As gorjetas em restaurantes e outros estabelecimentos prestadores de serviços

Oscar Ivan Prux

Por uma questão cultural, muitos trabalhadores de determinados países desenvolvidos evitam receber gorjetas. Para eles, a gorjeta se assemelha a esmola e fere a dignidade do ser humano que deve sempre trabalhar correta e zelosamente e auferir remuneração justa. Já em nosso continente, a gorjeta sempre esteve colocada como uma espécie de tradição a demonstrar status superior para quem a dá, bem como, por essa característica cultural, passou a ser item esperado por prestadores de serviços como garçons, atendentes de hotéis, manobristas, guias turísticos, etc. Há casos, inclusive, em que é gerada má vontade e até atritos quando o consumidor deixa de dar gorjeta para prestador de serviços que julga ser essa uma obrigação. Chega-se a ter casos em certos países da América do Sul, nos quais é comum o prestador de serviço chegar a dizer para o turista de seu conhecimento do fato de que no país de origem do visitante, é uma espécie de ofensa dar gorjeta, mas que aqui na América do Sul ele (prestador de serviço) quer mesmo é ser ofendido à vontade com esse tipo de donativo (ou seja, a vista de não receber de seu empregador a remuneração condigna, não se sente atingido em sua dignidade ao receber gorjetas).

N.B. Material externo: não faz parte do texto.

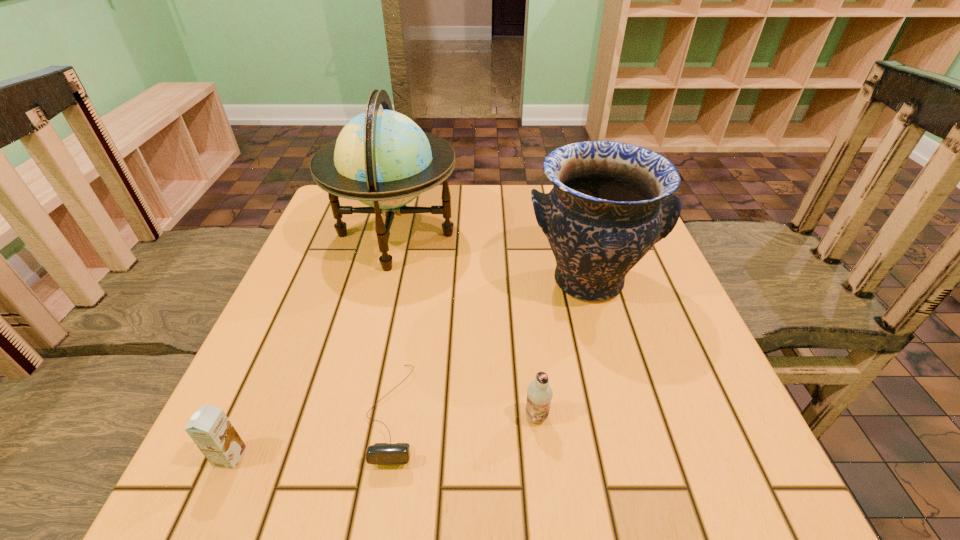
Locate an element on the screen. the tallest object is located at coordinates (382, 158).

Identify the location of the fourth shortest object. (611, 202).

At what (x,y) coordinates should I click in order to perform the action: click on the left chocolate milk. Please return your answer as a coordinate pair (x, y). The image size is (960, 540). Looking at the image, I should click on (209, 427).

The width and height of the screenshot is (960, 540). Identify the location of the right chocolate milk. (539, 393).

You are a GUI agent. You are given a task and a screenshot of the screen. Output one action in this format:
    pyautogui.click(x=<x>, y=<y>)
    Task: Click on the shortest object
    
    Given the screenshot: What is the action you would take?
    pyautogui.click(x=380, y=453)

You are a GUI agent. You are given a task and a screenshot of the screen. Output one action in this format:
    pyautogui.click(x=<x>, y=<y>)
    Task: Click on the vacant region located on the surface of the tallest object
    
    Given the screenshot: What is the action you would take?
    pyautogui.click(x=572, y=235)

The width and height of the screenshot is (960, 540). Find the location of `free location located 0.230m on the front handle of the fourth shortest object`. free location located 0.230m on the front handle of the fourth shortest object is located at coordinates coord(628,428).

The image size is (960, 540). In order to click on vacant region located 0.260m on the back of the nearer chocolate milk in this screenshot , I will do `click(291, 321)`.

Find the location of a particular element. free space located on the back of the farther chocolate milk is located at coordinates (528, 337).

You are a GUI agent. You are given a task and a screenshot of the screen. Output one action in this format:
    pyautogui.click(x=<x>, y=<y>)
    Task: Click on the object at the far edge
    
    Given the screenshot: What is the action you would take?
    pyautogui.click(x=382, y=158)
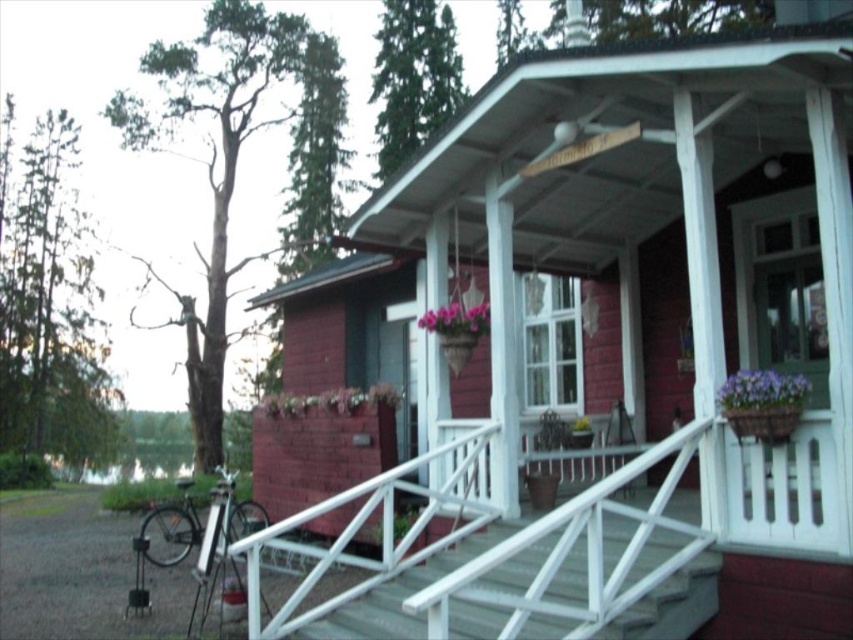
Question: Which object is farther from the camera taking this photo?

Choices:
 (A) purple fabric flower at center
 (B) white painted wood porch at center
 (C) matte red cabin at center
 (D) green water at lower left

Answer: (D)

Question: Which point is farther to the camera?

Choices:
 (A) matte red cabin at center
 (B) purple matte flower pot at center

Answer: (A)

Question: Is matte red cabin at center to the left of purple fabric flower at center from the viewer's perspective?

Choices:
 (A) no
 (B) yes

Answer: (A)

Question: Estimate the real-world distances between objects in this image. Which object is farther from the purple matte flower pot at center?

Choices:
 (A) white wooden stairs at center
 (B) purple fabric flower at center
 (C) purple matte flower pot at right

Answer: (C)

Question: Does white painted wood porch at center have a smaller size compared to green water at lower left?

Choices:
 (A) yes
 (B) no

Answer: (A)

Question: Can you confirm if white painted wood porch at center is positioned above purple matte flower pot at center?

Por conta disso, existem muitos empregadores que sequer se dispõem a assalariar o empregado, deixando-lhes como remuneração, apenas as gorjetas doadas pelos clientes. E o fazem sem pudor, pois além do costume social nesse sentido, existem sindicatos que os aconselham e garantem ser legal a imposição de cobrança de gorjeta, sempre com base em disposição prevista na Consolidação das Leis do Trabalho (CLT), na Portaria 04/94 da extinta Sunab e, eventualmente, em Convenções, Acordos ou Dissídios Coletivos de Trabalho celebrados por entidades patronais e de empregados.

Pois bem, o argumento dessas entidades sindicais que representam principalmente bares, restaurantes e similares, não possui fundamento jurídico válido. Nada há de errado em alguém sentir-se bem atendido e optar por fazer uma doação como prêmio pelo bom atendimento que o prestador direto do serviço lhe presta. Entretanto, é preciso deixar bem claro que a gorjeta é facultativa para o cliente e não pode ser compulsoriamente imposta a ele. O fornecedor não pode transferir para o consumidor, o dever legal de remunerar seus empregados ou prestadores de serviços. Adimplir esse encargo não é responsabilidade do consumidor, mas tão-somente pagar pelo produto ou serviço fornecido. Observe-se que a CLT (art. 457, caput e parágrafo 3º) significativamente classifica a gorjeta como “importância espontaneamente dada pelo cliente”.

Igualmente, em caso de taxa de serviço cobrada pela empresa, para o consumidor ela perde essa característica e passa a ser parte do preço. Por outro lado, a Sunab, em época alguma, deteve poder para regular a imposição de pagamento de gorjeta ou taxa de serviço, pois o alegado direito à intervenção no domínio econômico que esta possuía sempre se restringiu a questões como dominação de mercados, eliminação da concorrência e aumento arbitrário de lucros, circunstâncias que não se relacionam com a cobrança de gorjetas. Então sobre essa matéria ela nunca teve poderes para legislar. E, por derradeiro, as convenções coletivas ou acordos entre categorias profissionais relacionadas com as atividades de fornecimento de produtos ou serviços, não são aptas a impor o pagamento de gorjetas, pois jamais podem vincular aos consumidores que delas não participam.

Nesse contexto, é fundamental que os empregadores assumam plena e integralmente seu encargo de remunerar aqueles que lhes prestam serviços/trabalhos. Se julgam que os preços que praticam são baixos ou módicos demais, que acrescentem um valor a maior nos mesmos e enfrentem o risco e a concorrência, pois isso é da essência de ser empresário.

A mera tentativa de imposição ao consumidor de que pague gorjeta, a par de ser uma ilegalidade, ainda gera desconforto entre os envolvidos, principalmente quando nos preços expostos no estabelecimento, não existe informação clara de seu valor final com esse acréscimo indevido.

Assim, evite-se a ilegalidade e mude-se essa cultura, que constrange consumidores e empregados. Tal como deve vir na “voz” da jurisprudência dos Tribunais, gorjeta jamais pode configurar-se em quantia obrigatória a ser assumida pelo consumidor, pois se trata de mera liberalidade que ele tem a opção de querer ou não doar.

Oscar Ivan Prux é advogado, economista, professor, especialista em Teoria Econômica, mestre e doutor em Direito. Coordenador do curso de Direito da Unopar em Arapongas-PR. Diretor do Brasilcon para o Paraná.